++++ Given text

{
    Let G. make
}

Where

Let make MAP.
    Let compare. MAP.compare
    In
    Let ADJ.
        {
            Let vertex item. item.0
            Let neighbors item. item.1
        }
    Let SET. (SEARCH.SET compare)
    In
    Let min a b. If (a < b) a b
    In
    Define traverse g adj i stack preorder assigned components.
        Let v. (ADJ.vertex adj)
        Let neighbors. (ADJ.neighbors adj)
        In
        Let preorder. (MAP.insert preorder {v i})
        Let stack. (v::stack)
        In
        Let {link i' stack preorder assigned components}.
            (LIST.reduce neighbors
                {i (i + 1) stack preorder assigned components}
                Func state w.
                    Let {link i stack preorder assigned components}. state
                    In
                    Match (SET.search assigned w)
                    | `just._ state
                    | `nothing
                        Match (MAP.search preorder w)
                        | `just.{_ j}
                            Let link. (min link j)

++++++++
++++ Record extracts

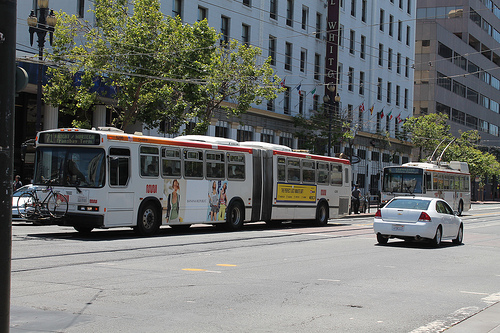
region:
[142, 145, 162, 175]
a window on a bus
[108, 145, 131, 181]
a window on a bus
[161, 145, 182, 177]
a window on a bus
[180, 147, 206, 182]
a window on a bus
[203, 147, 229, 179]
a window on a bus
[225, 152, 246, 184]
a window on a bus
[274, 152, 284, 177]
a window on a bus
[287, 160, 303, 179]
a window on a bus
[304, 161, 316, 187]
a window on a bus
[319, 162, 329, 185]
a window on a bus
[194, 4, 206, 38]
a window on a house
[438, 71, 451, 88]
a window on a house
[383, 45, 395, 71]
a window on a house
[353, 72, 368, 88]
a window on a house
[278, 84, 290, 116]
a window on a house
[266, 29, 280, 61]
a window on a house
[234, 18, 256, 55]
a window on a house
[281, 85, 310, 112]
a window on a house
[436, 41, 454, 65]
a window on a house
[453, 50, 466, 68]
a window on a house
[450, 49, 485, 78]
part of some wires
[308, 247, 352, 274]
part of a road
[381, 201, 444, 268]
back of a car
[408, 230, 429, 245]
part of an exhaust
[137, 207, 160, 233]
part of a rim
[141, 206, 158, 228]
part of a wheel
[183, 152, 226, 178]
part of a window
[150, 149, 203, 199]
side of a bus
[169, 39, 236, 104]
part of a tree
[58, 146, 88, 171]
part of a window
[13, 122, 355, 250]
An extra long bus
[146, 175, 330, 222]
Advertising on the side of a bus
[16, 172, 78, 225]
A bike riding the bus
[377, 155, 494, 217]
A normal size bus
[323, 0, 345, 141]
A business sign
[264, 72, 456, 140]
A row of various flags on the side of a building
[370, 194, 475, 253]
A white car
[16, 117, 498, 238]
Two buses going in the same direction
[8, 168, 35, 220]
A pedestrian by a parked car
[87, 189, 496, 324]
Hardly any traffic going this direction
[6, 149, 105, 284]
Bike on front of bus.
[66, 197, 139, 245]
Lights on front of bus.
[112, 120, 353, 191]
Red stripe around top of bus.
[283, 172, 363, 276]
Yellow and blue sign on bus.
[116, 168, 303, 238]
Bus is mostly white in color.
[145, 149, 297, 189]
Windows line side of bus.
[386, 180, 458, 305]
White car on opposite side of the street from bus.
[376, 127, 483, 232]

++++++++

# Task A
In the graph traversal code, rewrite the lines from "Let neighbors. (ADJ.neighbors" to "(SET.search assigned w)", replacing "assigned" with "finished" each time it occurs.
# Task B
Write the next lines of the graph traversal code, picking up after its last line.
The items are separate from the graph traversal code and have no connection to it.

# Task answer A
Let neighbors. (ADJ.neighbors adj)
        In
        Let preorder. (MAP.insert preorder {v i})
        Let stack. (v::stack)
        In
        Let {link i' stack preorder finished components}.
            (LIST.reduce neighbors
                {i (i + 1) stack preorder finished components}
                Func state w.
                    Let {link i stack preorder finished components}. state
                    In
                    Match (SET.search finished w)

# Task answer B
                            In
                            {link i stack preorder assigned components}
                        | `nothing
                            Let adj.
                                Match (MAP.search g w)
                                | `nothing {w []}
                                | `just.adj adj
                                ;
                            In
                            Let {link' i stack preorder assigned components}.
                                (traverse g adj i stack preorder assigned
                                    components)
                            In
                            Let link. (min link link')
                            In
                            {link i stack preorder assigned components}
                        ;
                    ;)
        In
        If (i = link)
            Block
                Let {c stack assigned}.
                    Begin (gathering [] stack assigned)
                        Define gathering c stack assigned.
                            Match stack
                            | `cons.{w stack}
                                Let assigned. (SET.insert assigned w)
                                In
                                Match (compare w v)
                                | `equal {(v::c) stack assigned}
                                | _ Goto (gathering (w::c) stack assigned)
                                ;
                            ;
                In
                {link i' stack preorder assigned (c::components)}
            {link i' stack preorder assigned components}
    In
    Define traversing g adjs i stack preorder assigned components.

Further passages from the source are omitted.